Hatred against Malala should not come as a surprise in a country where national narratives are fueled by conspiracy theorists. Pakistan is a state where young children are taught to hate their fellow citizens because of their distinctive ethnic, ideological, cultural, and social backgrounds.

It’s a state where mainstream narratives are shaped in an environment that only promotes hatred, bigotry, paranoia, and objectifies women by reducing them to objects of possession. Dr. Abdus Salam, Pakistan’s first Nobel Laureate, was forced to leave the country because his countrymen thought his Ahmadi faith coupled with his accomplishments, which were termed an act of “conspiracy” too, threatened Islam and Pakistani nationalism. Above all, one should not be surprised about the outpouring of hatred toward a young girl in this country, whose founding fathers’ vision of a progressive, pluralistic, and democratic state has virtually no public support today.

Pakistanis hating Malala have never questioned the state’s policies that have mainstreamed violent attitudes in the country. Moreover they have never questioned with same vigor that why the state has failed to provide basic security, healthcare, good education, and, above all, an environment where diversity and acceptance proliferates rather than conservatism and hatred. Clearly, Pakistan’s mainstream narrative, which condemns Malala and a number of other true heroes that project the pluralistic and soft vision of the country’s founding fathers, is blindsided by the state’s decade’s long policies that only fuel radical attitudes and ideologies.

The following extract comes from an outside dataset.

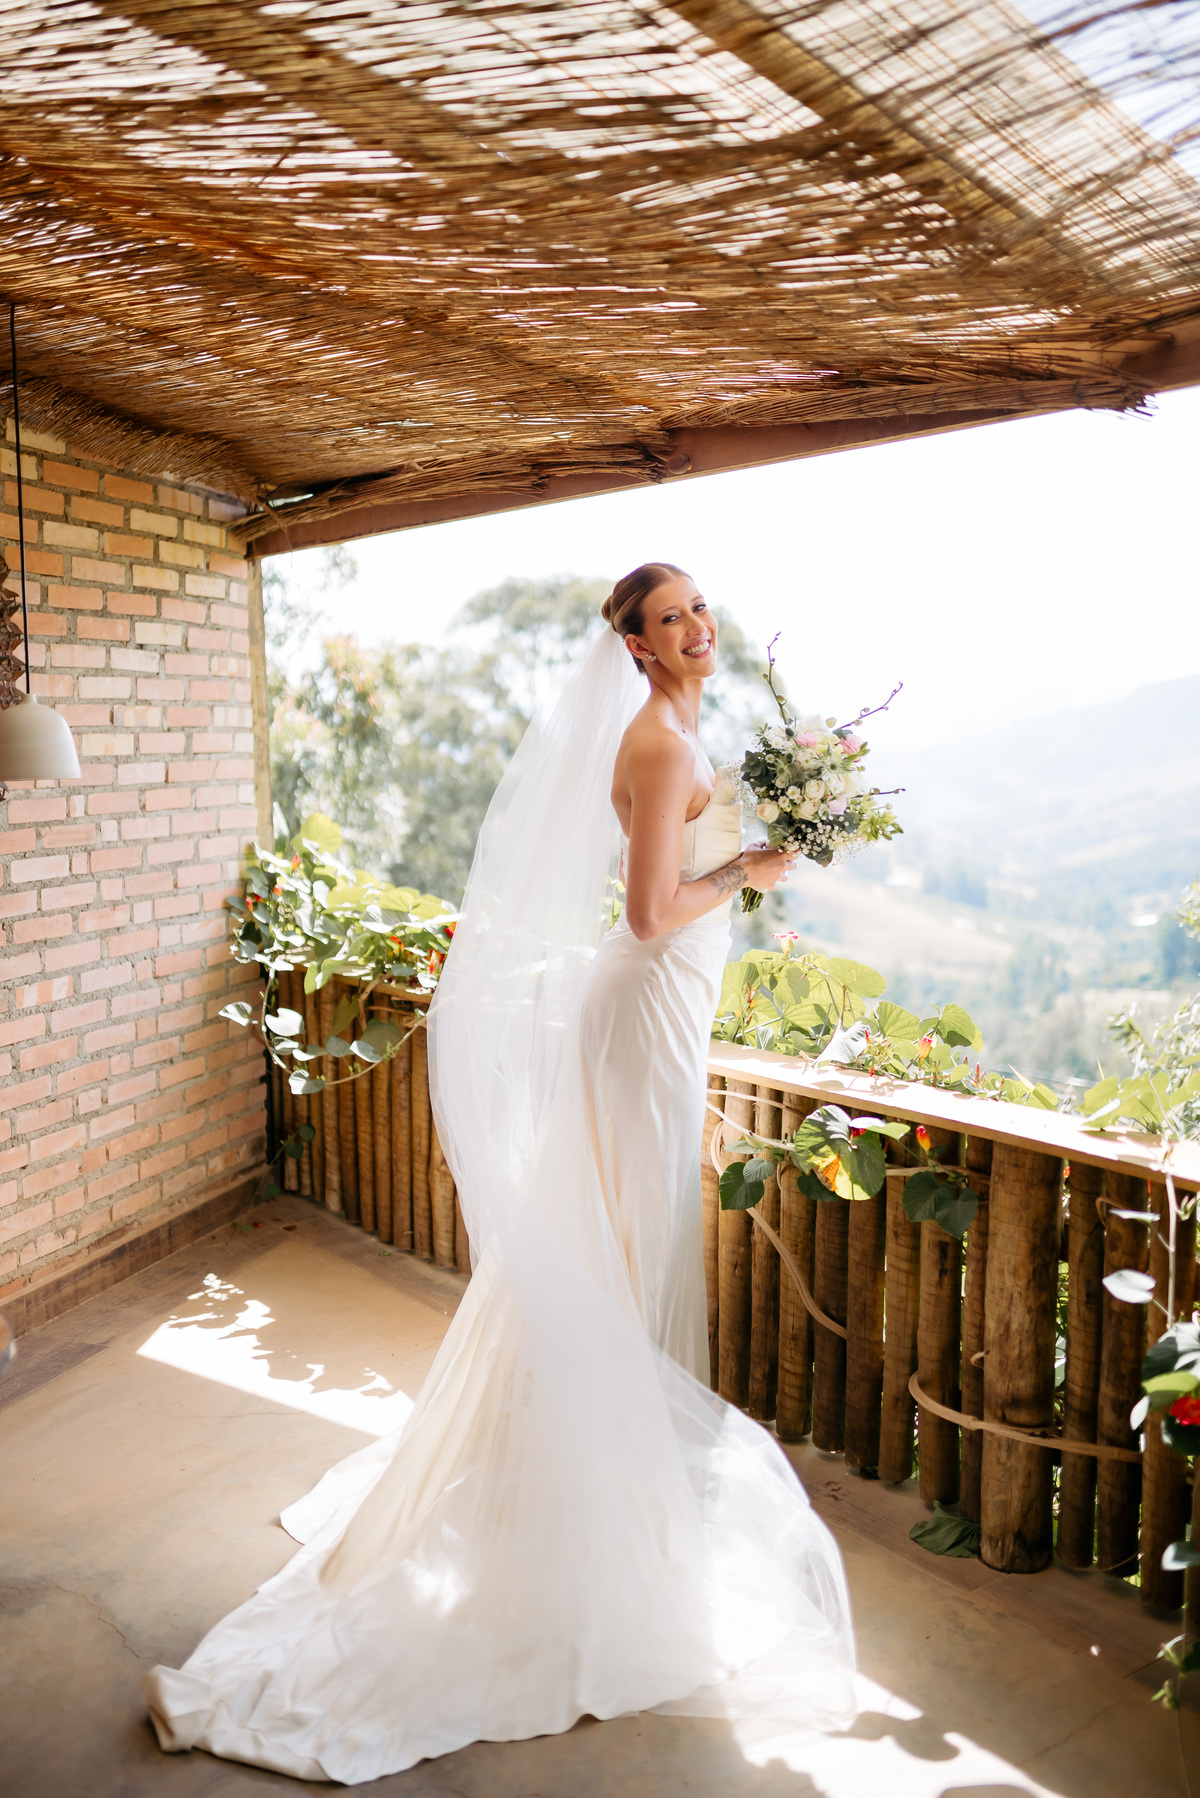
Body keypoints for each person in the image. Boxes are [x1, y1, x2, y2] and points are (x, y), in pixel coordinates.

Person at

While the overall security situation of Pakistan has improved to a great extent over the last few years, the state still has a long way to go before the country becomes free of hatred and fanaticism. Addressing her critics and people who call her a Western agent, Malala in an interview said it best:

I don’t understand why they oppose me… I love Pakistan and I want a better future for this country… my focus is only working for the good, I do not even look at these comments.